Beyond that, my advice:

- SPECIALIZE. Pick one skill that you are very good at (sounds like it's conversion optimization) and focus 100% of your energy on landing clients who need that skill. For you, conversion optimization is a particularly marketable skill because it has a direct 1:1 relationship with value you can provide. If you increase conversions by 1%, that has a real monetary gain associated with it. Set your prices based on this value.

- Sell yourself. You are a product. Convince your client why it is valuable to his business to hire you.

- Always be getting leads for new clients, even when you're working on a project for another. Close the deal and then worry about scheduling.

- Consider working at a "discount" for the first project with a client, or a differing pricing structure, then raise your rates. For example, I like to start projects with clients as fixed price, in order to build trust and a sense of my working pace. Then I move to daily rates.

- Join any slack groups and skype groups you come across. You can find some skype groups on internet marketing forums, and nomad list has a good slack group (thousands of entrepreneurs in it)

- Consider reaching out to consulting/freelance agencies and offering your help on any projects that require your specialist expertise. If a consulting shop is good at fullstack development, but not at conversion optimization, then that's an opportunity for you.

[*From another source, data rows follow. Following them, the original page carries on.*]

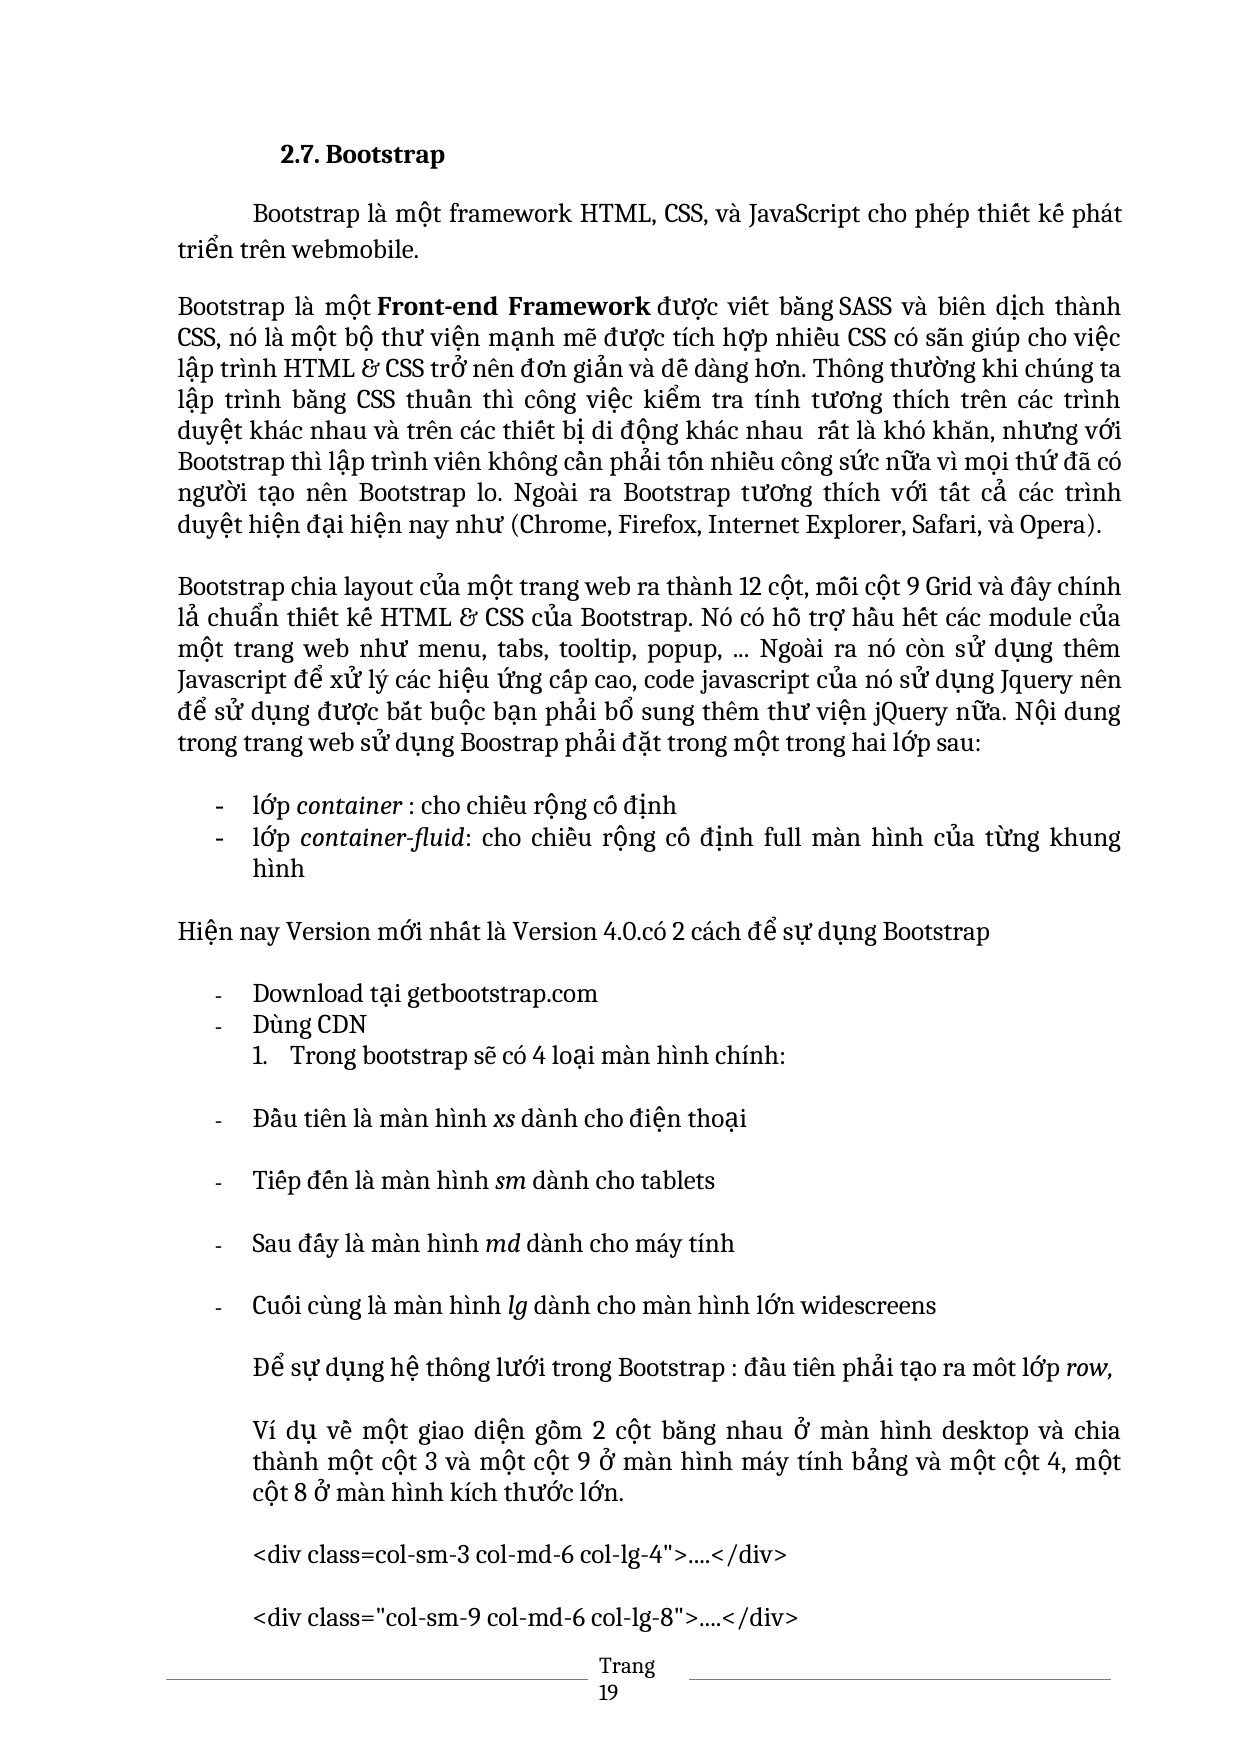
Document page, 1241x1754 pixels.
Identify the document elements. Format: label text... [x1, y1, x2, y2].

text Ví dụ về một giao diện gồm 2 cột bằng nhau ở màn hình desktop và chia thành một cột 3 và một cột 9 ở màn hình máy tính bảng và một cột 4, một cột 8 ở màn hình kích thước lớn. [252, 1415, 1122, 1508]
text Hiện nay Version mới nhất là Version 4.0.có 2 cách để sự dụng Bootstrap [177, 916, 1122, 947]
text <div class=col-sm-3 col-md-6 col-lg-4">....</div> [252, 1539, 1122, 1571]
list Download tại getbootstrap.com [215, 978, 1122, 1009]
list lớp container-fluid: cho chiều rộng cố định full màn hình của từng khung hình [215, 821, 1122, 884]
list Tiếp đến là màn hình sm dành cho tablets [215, 1165, 1122, 1196]
list Bootstrap [280, 139, 1122, 170]
text <div class="col-sm-9 col-md-6 col-lg-8">....</div> [252, 1602, 1122, 1633]
list Dùng CDN [215, 1009, 1122, 1040]
text Bootstrap là một Front-end Framework được viết bằng SASS và biên dịch thành CSS, nó là một bộ thư viện mạnh mẽ được tích hợp nhiều CSS có sẵn giúp cho việc lập trình HTML & CSS trở nên đơn giản và dễ dàng hơn. Thông thường khi chúng ta lập trình bằng CSS thuần thì công việc kiểm tra tính tương thích trên các trình duyệt khác nhau và trên các thiết bị di động khác nhau rất là khó khăn, nhưng với Bootstrap thì lập trình viên không cần phải tốn nhiều công sức nữa vì mọi thứ đã có người tạo nên Bootstrap lo. Ngoài ra Bootstrap tương thích với tất cả các trình duyệt hiện đại hiện nay như (Chrome, Firefox, Internet Explorer, Safari, và Opera). [177, 291, 1122, 540]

- Update your linkedin saying you are accepting clients and new work. Make a list of startup founders in your network, and get in touch with them via personalized emails describing how you can help.

1 comments

Thanks for the great advice!

> If you are only talking to 10 people a month, and you close a deal with 10% of them, that's 1 new client a month.

If I follow the plan described in my post, I will be talking to ~30 people a months. But they are just developers spending time in meetups, not people actively looking for freelancers. So I won't get 10% of them as clients, maybe 1% or less...

Sounds like a solvable problem, but the solution depends on your location / interests / social life. If you want to use meetups for prospecting, then you just need to find the right meetups. This is why it's important to specialize. By specializing, you can focus on one target market of clients. In your case, your target market might be "founders of small SaaS shops with profitable product but poorly optimized conversion funnels." So you'll need to go to as many meetups as possible until you find which meetups have the most potential clients for you. Once you know the "right" meetups, you just need to focus on attending them consistently, giving presentations when you can, and always selling yourself.